**TO DO:** Please reproduce the lines below character for character, leaving the pictures out of your answer.

#### THE DATA ####

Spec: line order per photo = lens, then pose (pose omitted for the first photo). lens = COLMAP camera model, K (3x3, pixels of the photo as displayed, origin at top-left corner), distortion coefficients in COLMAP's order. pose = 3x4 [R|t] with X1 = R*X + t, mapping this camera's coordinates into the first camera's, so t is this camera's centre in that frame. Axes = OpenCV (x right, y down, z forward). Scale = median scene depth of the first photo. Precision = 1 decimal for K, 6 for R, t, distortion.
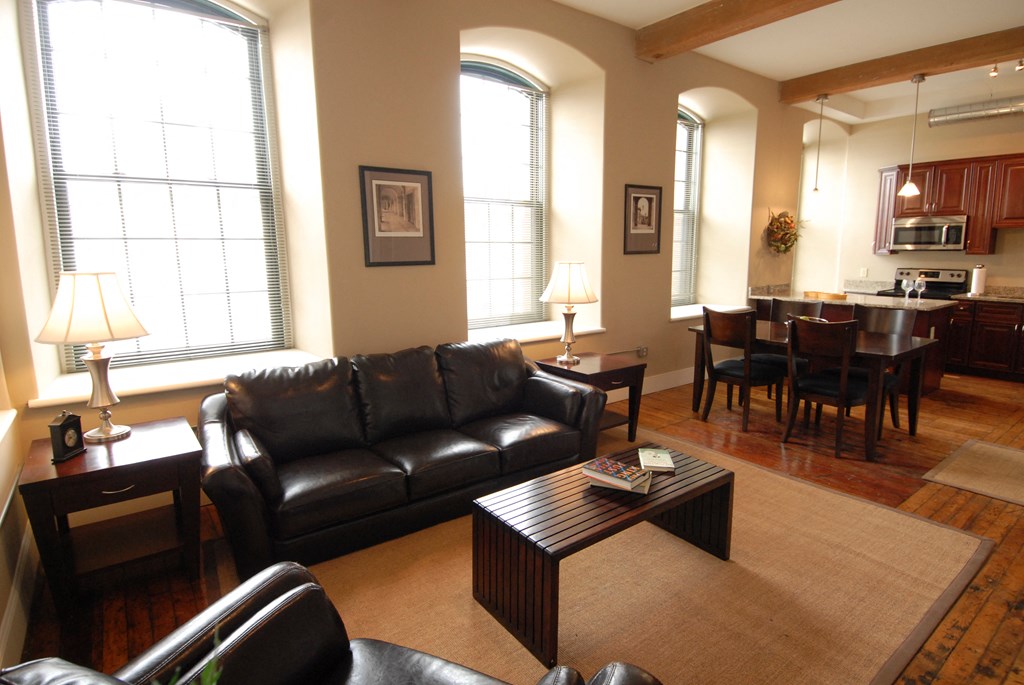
lens RADIAL K [[530.2, 0, 512.0], [0, 530.2, 342.5], [0, 0, 1]] dist [-0.017728, -0.000241]
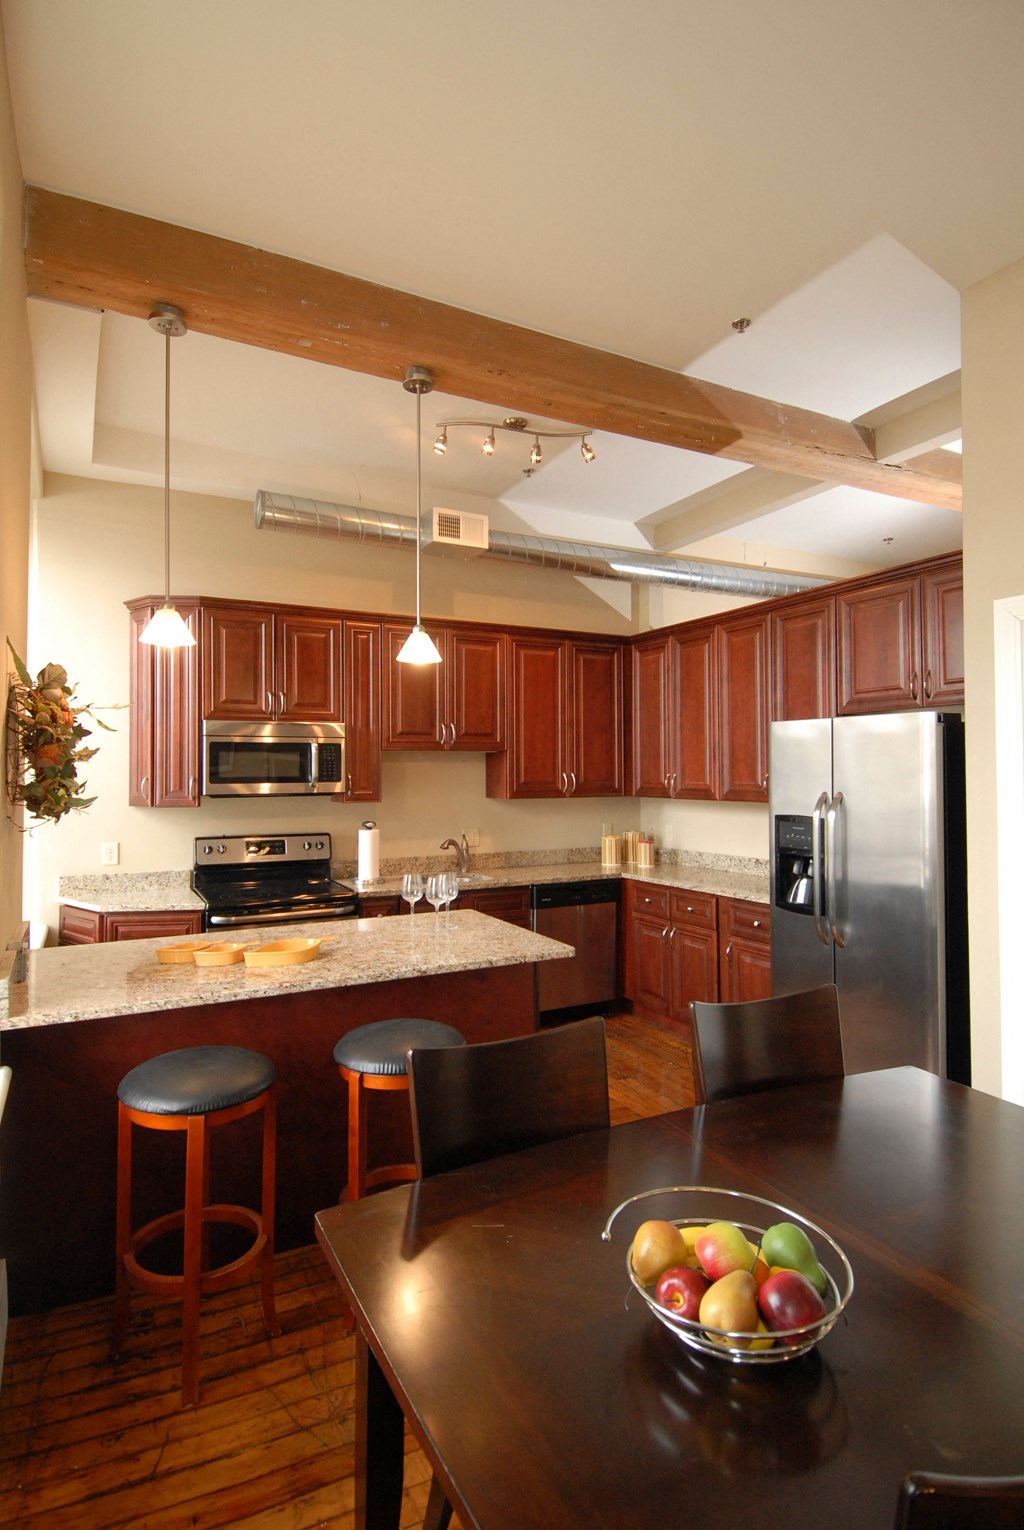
lens RADIAL K [[792.3, 0, 512.0], [0, 792.3, 765.0], [0, 0, 1]] dist [-0.017728, -0.000241]
pose [[0.103410, 0.029265, 0.994208, 0.139674], [0.175214, 0.983400, -0.047172, -0.136594], [-0.979085, 0.179077, 0.096566, 0.746404]]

####

**REPLY:**
Spec: line order per photo = lens, then pose (pose omitted for the first photo). lens = COLMAP camera model, K (3x3, pixels of the photo as displayed, origin at top-left corner), distortion coefficients in COLMAP's order. pose = 3x4 [R|t] with X1 = R*X + t, mapping this camera's coordinates into the first camera's, so t is this camera's centre in that frame. Axes = OpenCV (x right, y down, z forward). Scale = median scene depth of the first photo. Precision = 1 decimal for K, 6 for R, t, distortion.
lens RADIAL K [[530.2, 0, 512.0], [0, 530.2, 342.5], [0, 0, 1]] dist [-0.017728, -0.000241]
lens RADIAL K [[792.3, 0, 512.0], [0, 792.3, 765.0], [0, 0, 1]] dist [-0.017728, -0.000241]
pose [[0.103410, 0.029265, 0.994208, 0.139674], [0.175214, 0.983400, -0.047172, -0.136594], [-0.979085, 0.179077, 0.096566, 0.746404]]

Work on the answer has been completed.